What is a Wetland?
Wetlands are areas where water covers the soil, or is present either at or near the surface of the soil all year or for varying periods of time during the year. They are characterized by their distinctive soils, plants, and hydrology (how water moves in and out of an ecosystem). Common types of wetlands are marshes, swamps, and bogs.
What are the benefits of Wetlands?
Wetlands were once regarded as wastelands. We now know that wetlands are an integral part of the environment and offer a number of important benefits to both people and wildlife including:
- Water storage – wetlands act as a sponge to absorb water during floods and slowly release the water back during droughts. They also slow down the water’s momentum and decrease erosion.
- Water filtration – wetlands allow pollutants like sediments and nutrients to be absorbed or settle to improve water quality.
- Habitat and nurseries– wetlands are diverse ecosystems that are home to a wide variety of plants and animals.

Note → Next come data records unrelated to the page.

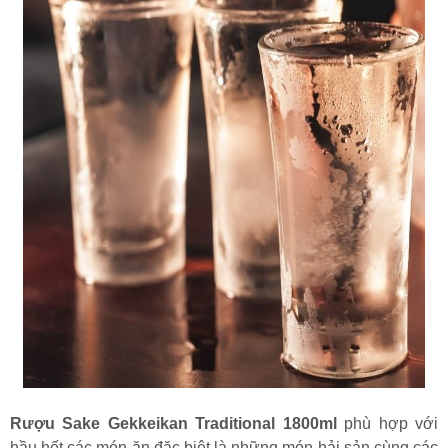
Rượu Sake Gekkeikan Traditional 1800ml
phù hợp với
hầu hết các món ăn đặc biệt là những món hải sản cùng các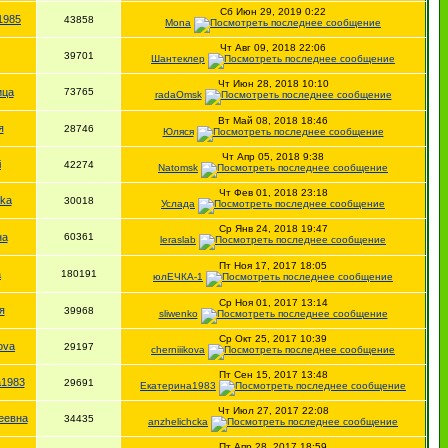
Сб Июн 29, 2019 0:22
1985
43858
Mona
Чт Авг 09, 2018 22:06
39701
Шантеклер
Чт Июн 28, 2018 10:10
ица
73765
radaOmsk
Вт Май 08, 2018 18:46
я
28746
Юляся
Чт Апр 05, 2018 9:38
i
42274
Natomsk
Чт Фев 01, 2018 23:18
4ka
30018
Услада
Ср Янв 24, 2018 19:47
на
60361
leraslab
Пт Ноя 17, 2017 18:05
a
180191
юлЕЧКА-1
Ср Ноя 01, 2017 13:14
я
39968
sliwenko
Ср Окт 25, 2017 10:39
kova
29197
cherniiikova
Пт Сен 15, 2017 13:48
а1983
29691
Екатерина1983
Чт Июл 27, 2017 22:08
еевна
34435
anzhelichcka
Пт Апр 28, 2017 18:59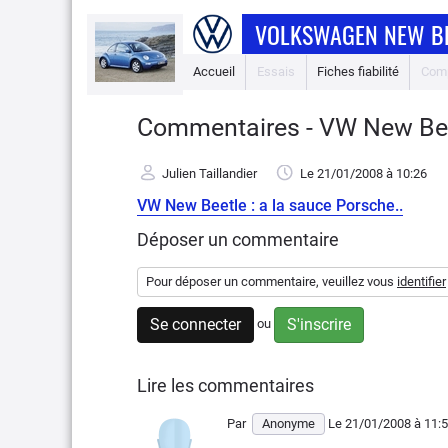
VOLKSWAGEN NEW B
Accueil
Essais
Fiches fiabilité
Comp
Commentaires - VW New Beet
Julien Taillandier
Le 21/01/2008
à 10:26
VW New Beetle : a la sauce Porsche..
Déposer un commentaire
Pour déposer un commentaire, veuillez vous
identifier
Se connecter
S'inscrire
ou
Lire les commentaires
Par
Anonyme
Le 21/01/2008
à 11: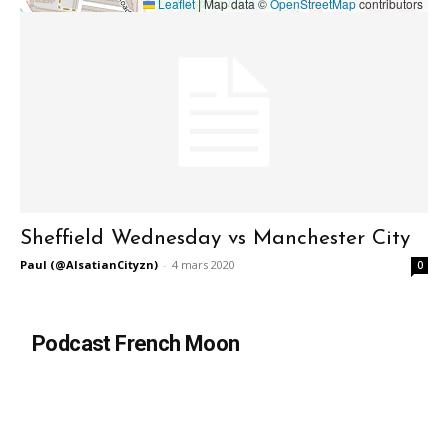
Leaflet
|
Map data ©
OpenStreetMap
contributors
Sheffield Wednesday vs Manchester City
Paul (@AlsatianCityzn)
-
4 mars 2020
0
Podcast French Moon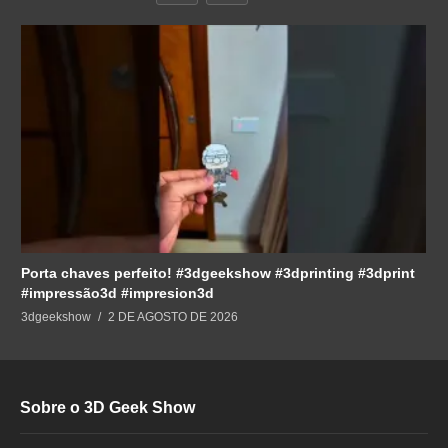
Porta chaves perfeito! #3dgeekshow #3dprinting #3dprint
#impressão3d #impresion3d
3dgeekshow
2 DE AGOSTO DE 2026
Sobre o 3D Geek Show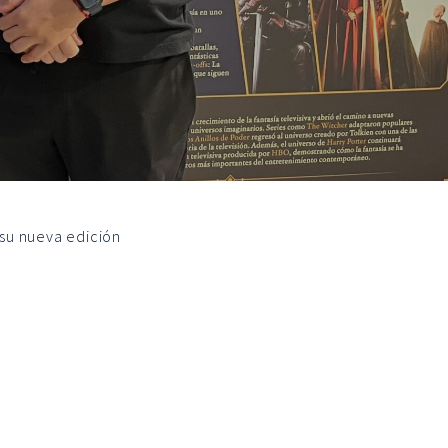
 su nueva edición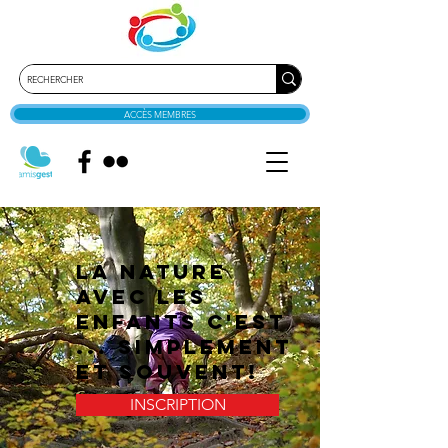
ACCÈS MEMBRES
La nature
avec les
enfants c'est
... Simplement
et Souvent!
INSCRIPTION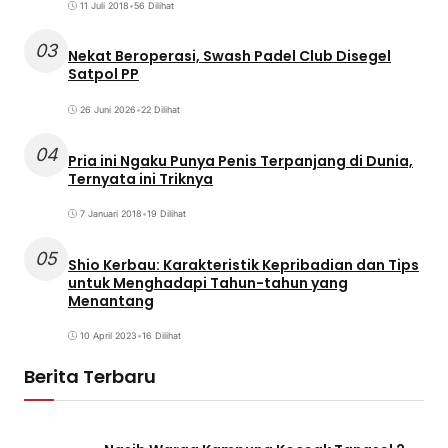
11 Juli 2018
•
56 Dilihat
03
Nekat Beroperasi, Swash Padel Club Disegel
Satpol PP
26 Juni 2026
•
22 Dilihat
04
Pria ini Ngaku Punya Penis Terpanjang di Dunia,
Ternyata ini Triknya
7 Januari 2018
•
19 Dilihat
05
Shio Kerbau: Karakteristik Kepribadian dan Tips
untuk Menghadapi Tahun-tahun yang
Menantang
10 April 2023
•
16 Dilihat
Berita Terbaru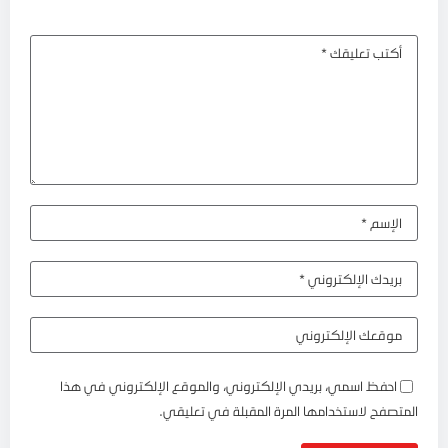
احفظ اسمي، بريدي الإلكتروني، والموقع الإلكتروني في هذا
المتصفح لاستخدامها المرة المقبلة في تعليقي.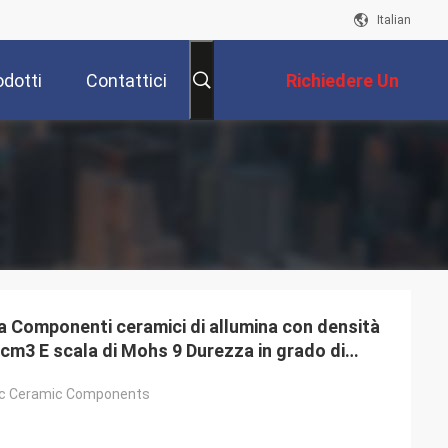
Italian
odotti
Contattici
Richiedere Un
Preventivo
a Componenti ceramici di allumina con densità
cm3 E scala di Mohs 9 Durezza in grado di
ino a 1700°C
nic Ceramic Components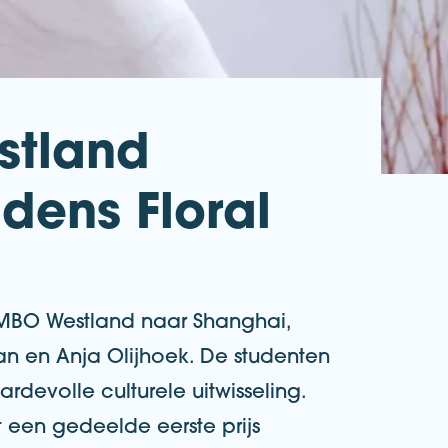
stland
jdens Floral
 MBO Westland naar Shanghai,
n en Anja Olijhoek. De studenten
devolle culturele uitwisseling.
et een gedeelde eerste prijs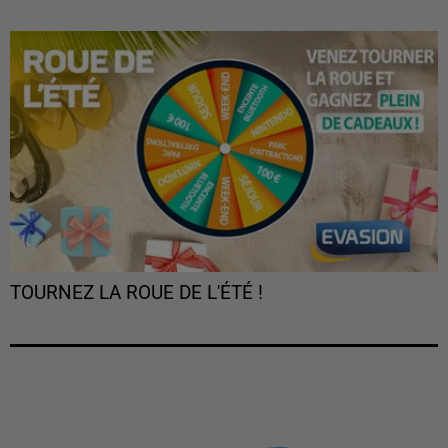
TOURNEZ LA ROUE DE L'ÉTÉ !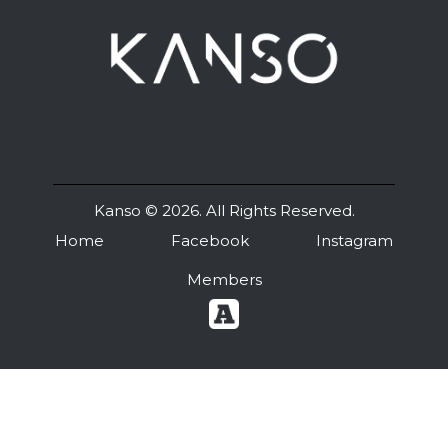
Kanso
© 2026. All Rights Reserved.
Home
Facebook
Instagram
Members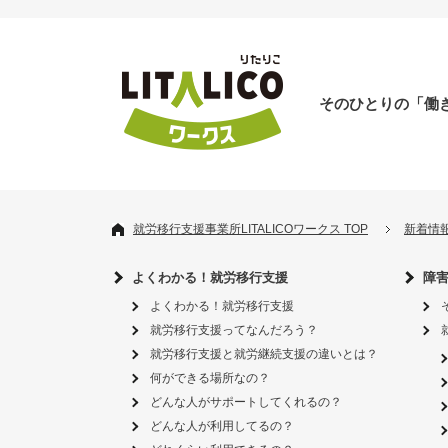
そのひとりの「働
就労移行支援事業所LITALICOワークス TOP
新着情
よくわかる！就労移行支援
障
よくわかる！就労移行支援
就労移行支援ってなんだろう？
就労移行支援と就労継続支援の違いとは？
何ができる場所なの？
どんな人がサポートしてくれるの？
どんな人が利用してるの？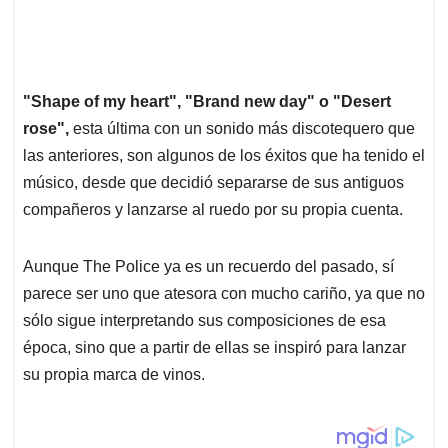
"Shape of my heart", "Brand new day" o "Desert
rose",
esta última con un sonido más discotequero que
las anteriores, son algunos de los éxitos que ha tenido el
músico, desde que decidió separarse de sus antiguos
compañeros y lanzarse al ruedo por su propia cuenta.
Aunque The Police ya es un recuerdo del pasado, sí
parece ser uno que atesora con mucho cariño, ya que no
sólo sigue interpretando sus composiciones de esa
época, sino que a partir de ellas se inspiró para lanzar
su propia marca de vinos.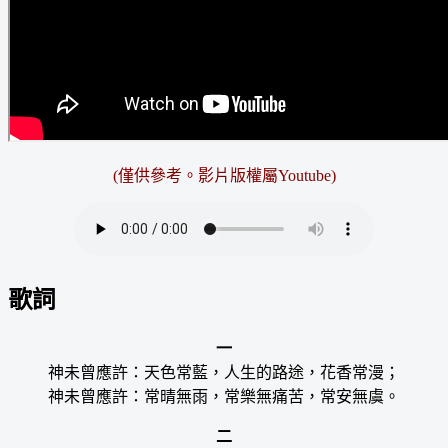
(僅供參考。影片版權屬Youtube)
歌詞
一
神未曾應許：天色常藍，人生的路途，花香常漫；
神未曾應許：常晴無雨，常樂無痛苦，常安無虞。
二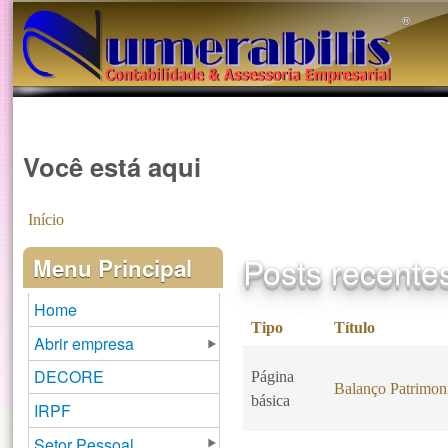
®️
Você está aqui
Início
Posts recente
Menu Principal
Home
Tipo
Título
Abrir empresa
DECORE
Página
Balanço Patrimon
básica
IRPF
Setor Pessoal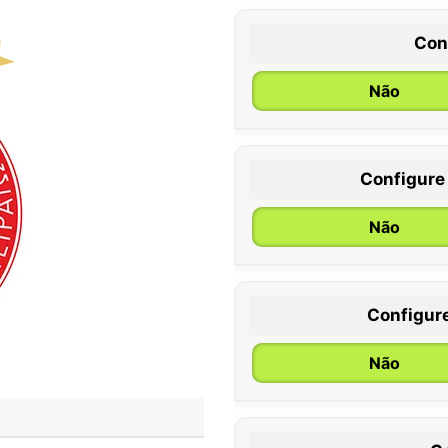
Con
Não
Configure
0 / 6 meses
Não
Configur
Não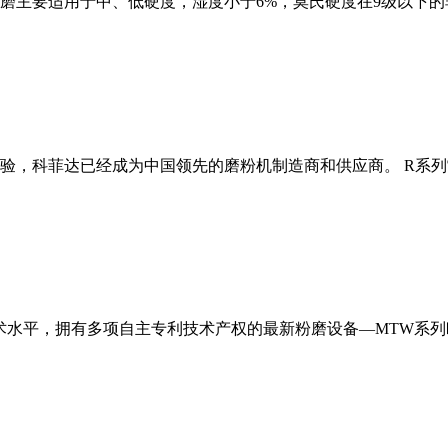
磨主要适用于中、低硬度，湿度小于6%，莫氏硬度在9级以下的
经验，科菲达已经成为中国领先的磨粉机制造商和供应商。 R系
术水平，拥有多项自主专利技术产权的最新粉磨设备—MTW系列欧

- Recreation – wetlands offer opportunities to hike, birdwatch, canoe and enjoy nature along with educational opportunities for youth and adults alike
Reduction of mosquito populations – a healthy, functioning wetland can actually reduce mosquito populations by providing proper habitat for the natural enemies of mosquitos and by preventing or reducing flooding.
What can you do to preserve Wetlands?
According to EPA.gov, nearly 75 percent of all wetlands are privately owned. Therefore, it is very important that the public understand and value wetlands and work to protect them. You can help preserve wetlands in your watershed by:
- Learning about the wetlands and the surrounding watershed in your area.
- Informing neighbors, developers, and state and local governments about the important role wetlands play.
- Maintaining wetlands and adjacent buffer strips as open space.
- Planting native vegetation on your property and removing invasive species.